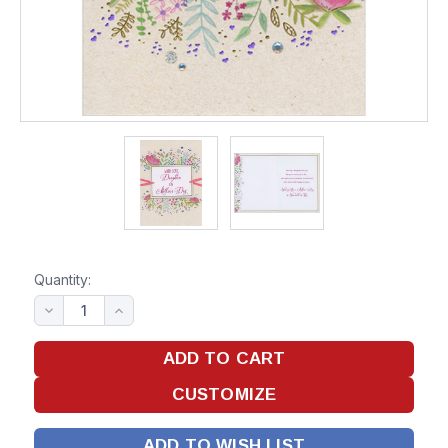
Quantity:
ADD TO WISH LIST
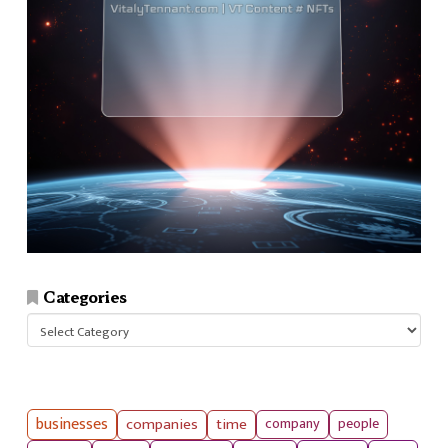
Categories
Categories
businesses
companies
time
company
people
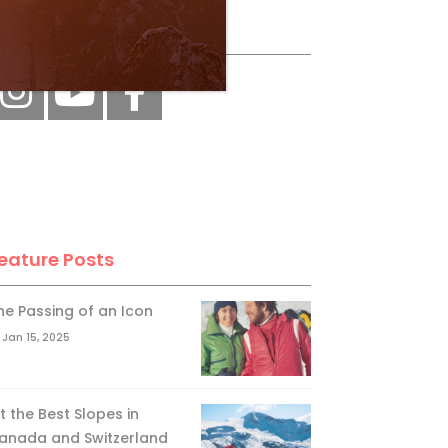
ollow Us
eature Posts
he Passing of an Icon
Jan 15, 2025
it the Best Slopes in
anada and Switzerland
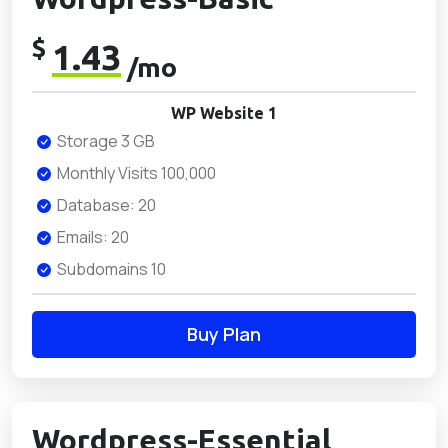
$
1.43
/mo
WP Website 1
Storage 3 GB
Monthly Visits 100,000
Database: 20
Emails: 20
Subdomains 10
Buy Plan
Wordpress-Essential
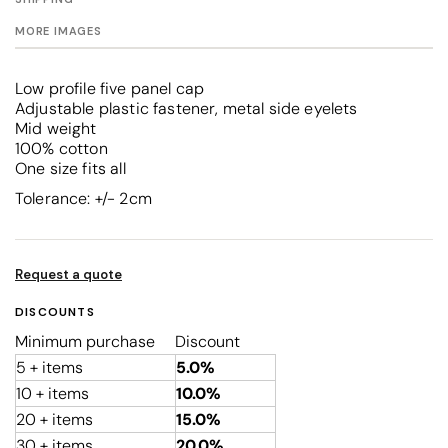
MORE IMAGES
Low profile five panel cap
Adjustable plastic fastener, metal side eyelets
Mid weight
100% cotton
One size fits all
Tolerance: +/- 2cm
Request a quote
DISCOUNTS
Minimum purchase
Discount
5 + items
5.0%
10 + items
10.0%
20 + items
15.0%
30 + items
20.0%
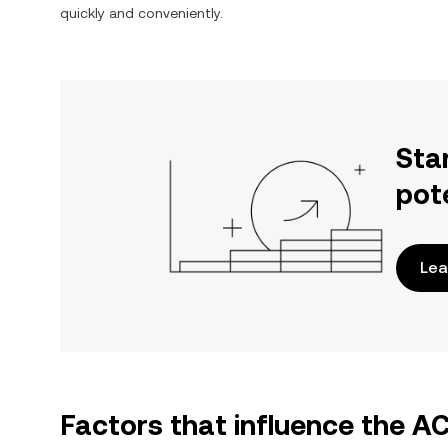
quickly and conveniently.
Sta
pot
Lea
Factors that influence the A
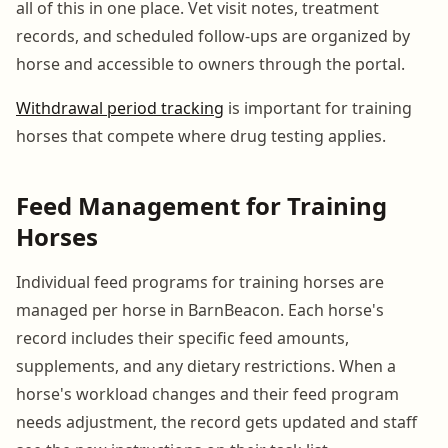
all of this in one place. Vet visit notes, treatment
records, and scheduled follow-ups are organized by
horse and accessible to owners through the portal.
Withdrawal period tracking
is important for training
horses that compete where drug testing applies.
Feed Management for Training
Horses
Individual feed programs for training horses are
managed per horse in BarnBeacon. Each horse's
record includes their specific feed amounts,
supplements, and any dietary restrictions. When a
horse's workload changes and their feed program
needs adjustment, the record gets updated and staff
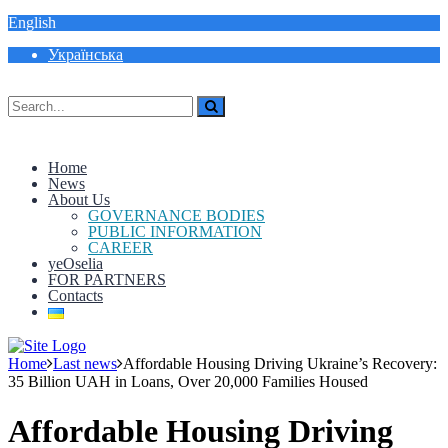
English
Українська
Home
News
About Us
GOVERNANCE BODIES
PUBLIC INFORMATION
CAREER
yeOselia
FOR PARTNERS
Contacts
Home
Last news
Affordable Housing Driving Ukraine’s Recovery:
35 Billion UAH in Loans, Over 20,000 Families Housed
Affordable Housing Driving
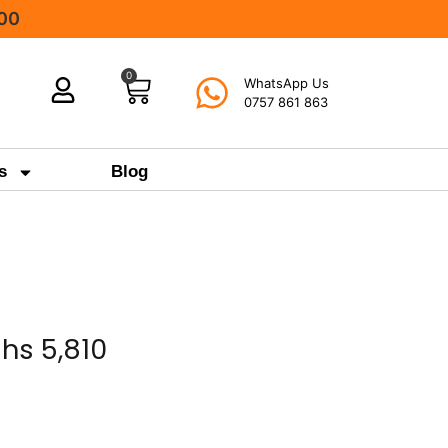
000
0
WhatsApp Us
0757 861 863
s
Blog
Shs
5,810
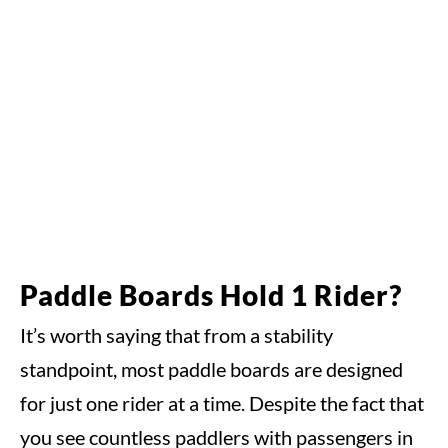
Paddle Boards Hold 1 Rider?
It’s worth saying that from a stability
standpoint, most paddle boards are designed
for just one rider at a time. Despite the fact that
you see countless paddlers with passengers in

## EXERCISE DESCRIPTION
Write out every entry again word for word, without any of the pictures.

## RESPONSE BELOW
Quantity:
ADD TO WISH LIST
Categories
Categories
businesses
companies
time
company
people
ollow Us
eature Posts
he Passing of an Icon
Jan 15, 2025
it the Best Slopes in
anada and Switzerland
$
1.43
/mo
WP Website 1
Storage 3 GB
Monthly Visits 100,000
Database: 20
Emails: 20
Subdomains 10
Buy Plan
Wordpress-Essential
MORE IMAGES
Low profile five panel cap
Adjustable plastic fastener, metal side eyelets
Mid weight
100% cotton
One size fits all
Tolerance: +/- 2cm
Request a quote
DISCOUNTS
Minimum purchase
Discount
5 + items
5.0%
10 + items
10.0%
20 + items
15.0%
30 + items
20.0%
quickly and conveniently.
Sta
pot
Lea
Factors that influence the A
all of this in one place. Vet visit notes, treatment
records, and scheduled follow-ups are organized by
horse and accessible to owners through the portal.
Withdrawal period tracking
is important for training
horses that compete where drug testing applies.
Feed Management for Training
Horses
Individual feed programs for training horses are
managed per horse in BarnBeacon. Each horse's
record includes their specific feed amounts,
supplements, and any dietary restrictions. When a
horse's workload changes and their feed program
needs adjustment, the record gets updated and staff
English
Українська
Home
News
About Us
GOVERNANCE BODIES
PUBLIC INFORMATION
CAREER
yeOselia
FOR PARTNERS
Contacts
Home
Last news
Affordable Housing Driving Ukraine’s Recovery:
35 Billion UAH in Loans, Over 20,000 Families Housed
Affordable Housing Driving
000
0
WhatsApp Us
0757 861 863
s
Blog
Shs
5,810
Paddle Boards Hold 1 Rider?
It’s worth saying that from a stability
standpoint, most paddle boards are designed
for just one rider at a time. Despite the fact that
you see countless paddlers with passengers in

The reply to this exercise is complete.